— What you should do —
Please copy every line from the following entries in which the word "field" appears.

[Opening The input section]

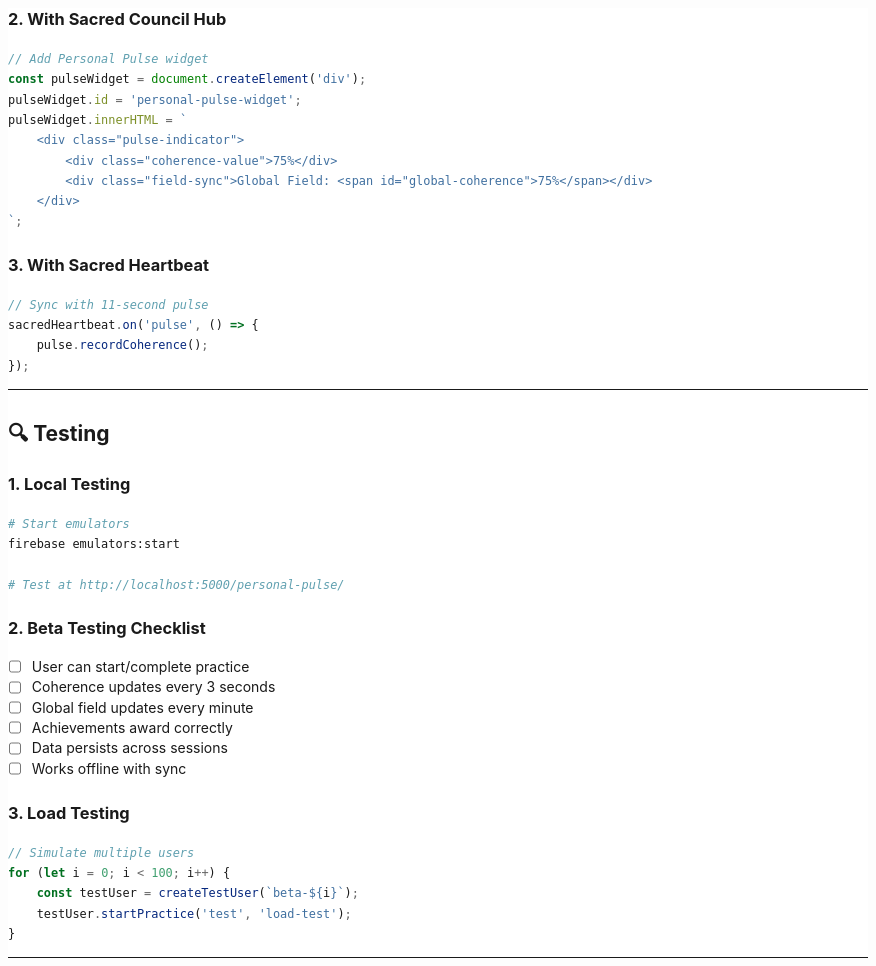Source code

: ### 2. With Sacred Council Hub
```javascript
// Add Personal Pulse widget
const pulseWidget = document.createElement('div');
pulseWidget.id = 'personal-pulse-widget';
pulseWidget.innerHTML = `
    <div class="pulse-indicator">
        <div class="coherence-value">75%</div>
        <div class="field-sync">Global Field: <span id="global-coherence">75%</span></div>
    </div>
`;
```

### 3. With Sacred Heartbeat
```javascript
// Sync with 11-second pulse
sacredHeartbeat.on('pulse', () => {
    pulse.recordCoherence();
});
```

---

## 🔍 Testing

### 1. Local Testing
```bash
# Start emulators
firebase emulators:start

# Test at http://localhost:5000/personal-pulse/
```

### 2. Beta Testing Checklist
- [ ] User can start/complete practice
- [ ] Coherence updates every 3 seconds
- [ ] Global field updates every minute
- [ ] Achievements award correctly
- [ ] Data persists across sessions
- [ ] Works offline with sync

### 3. Load Testing
```javascript
// Simulate multiple users
for (let i = 0; i < 100; i++) {
    const testUser = createTestUser(`beta-${i}`);
    testUser.startPractice('test', 'load-test');
}
```

---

[Closing The input section]

— Response area —
        <div class="field-sync">Global Field: <span id="global-coherence">75%</span></div>
- [ ] Global field updates every minute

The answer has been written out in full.